May 20, 2021 50:52 31.08 MB Downloads: 0

Why You Should Use BSD Licensing for Your Next Open Source Project or Product, Update on FreeBSD Foundation Investment in Linuxulator, OPNsense 21.1.5 released, FreeBSD meetings on the Desktop, Running FreeBSD jails with containerd 1.5, Markdown, DocBook, and the quest for semantic documentation on NetBSD.org, and more.

NOTES
This episode of BSDNow is brought to you by Tarsnap

Headlines

Why You Should Use BSD Licensing for Your Next Open Source Project or Product

The term “open source” has its origins in the context of software development, designating a specific approach to developing computer programs.

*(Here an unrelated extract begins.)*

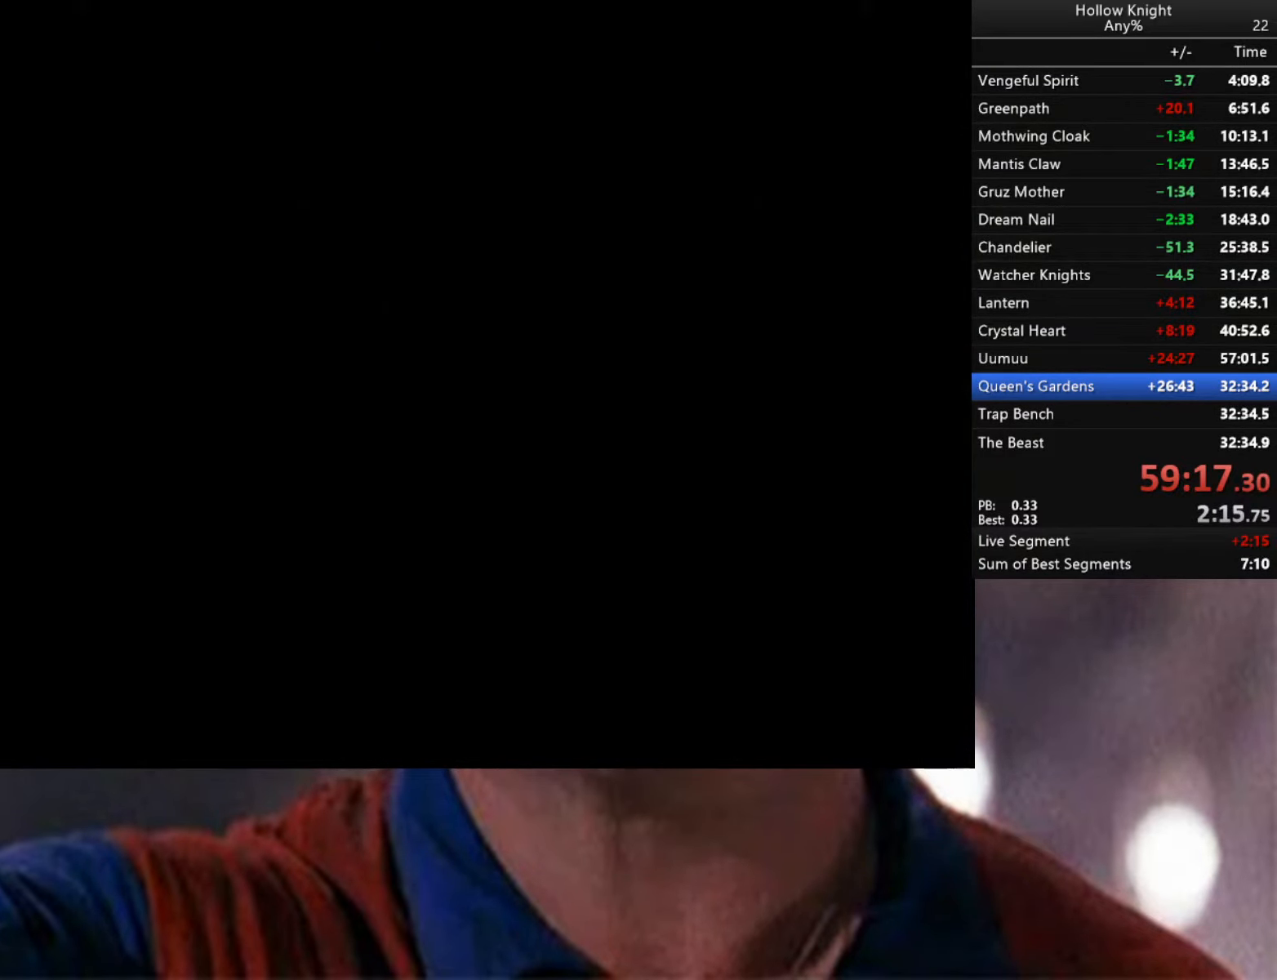
{"buttons": ["R2"], "left_stick": "down-left", "right_stick": "center", "events": [[100, "left_stick", "down-left"], [183, "R2", "down"], [433, "R2", "up"], [500, "R2", "down"]]}
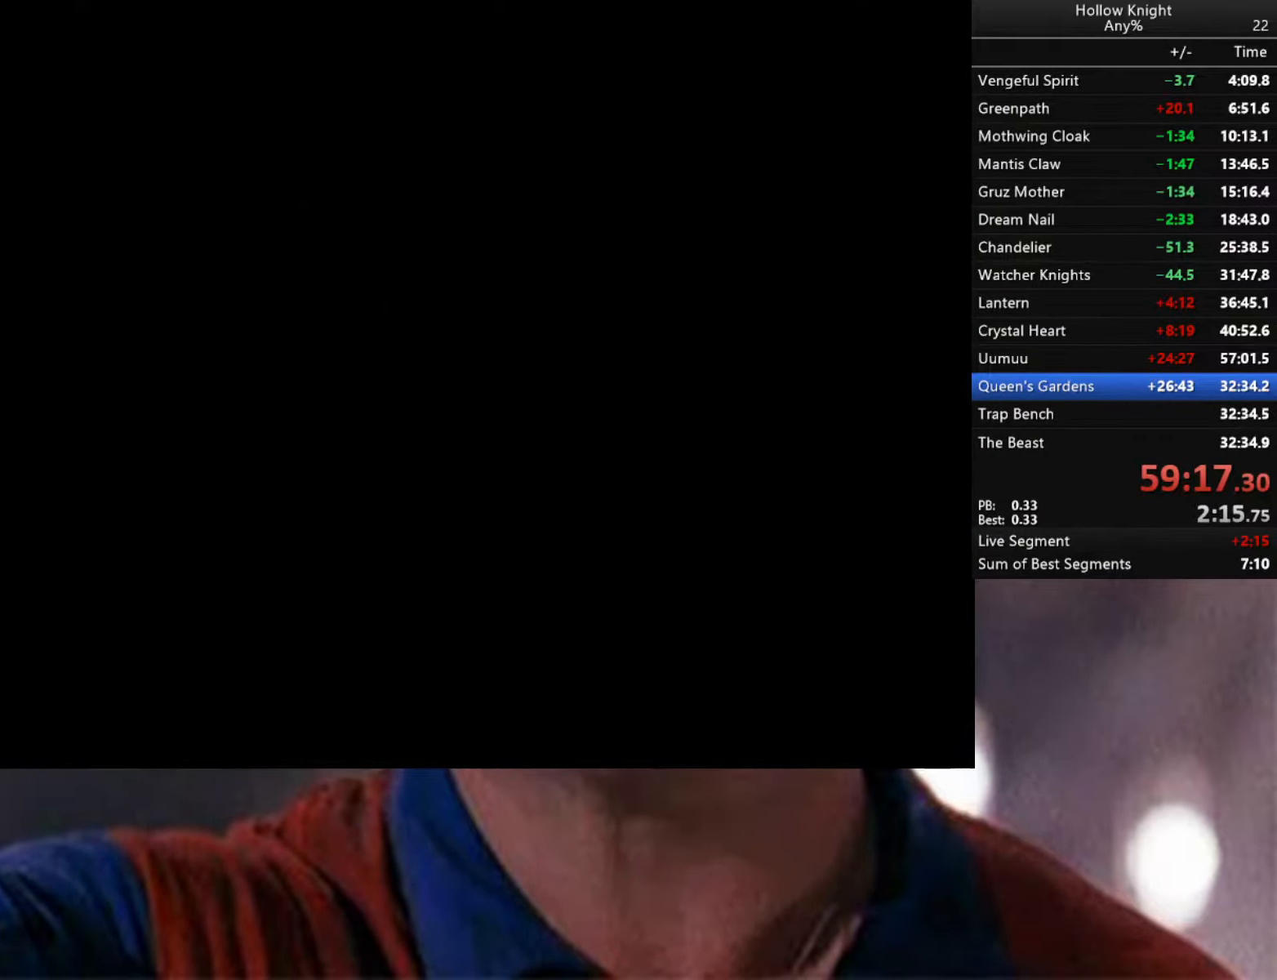
{"buttons": [], "left_stick": "down-left", "right_stick": "center", "events": [[150, "R2", "up"]]}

Nowadays, however, it stands for a broad set of values – open source means open exchange, transparency, collaborative participation and development for the benefit of the entire community.


Update on FreeBSD Foundation Investment in Linuxulator

Dr. Emmett Brown’s similar-sounding Flux Capacitor from the movie Back to the Future bridged the dimension of time, uniting past, present, and future for the McFlys. Similarly, the FreeBSDⓇ Linuxulator project also bridges dimensions – in our case, these are LinuxⓇ and FreeBSD.


News Roundup

OPNsense 21.1.5 released

This is mainly a security and reliablility update. There are several FreeBSD
security advisories and updates for third party tools such as curl.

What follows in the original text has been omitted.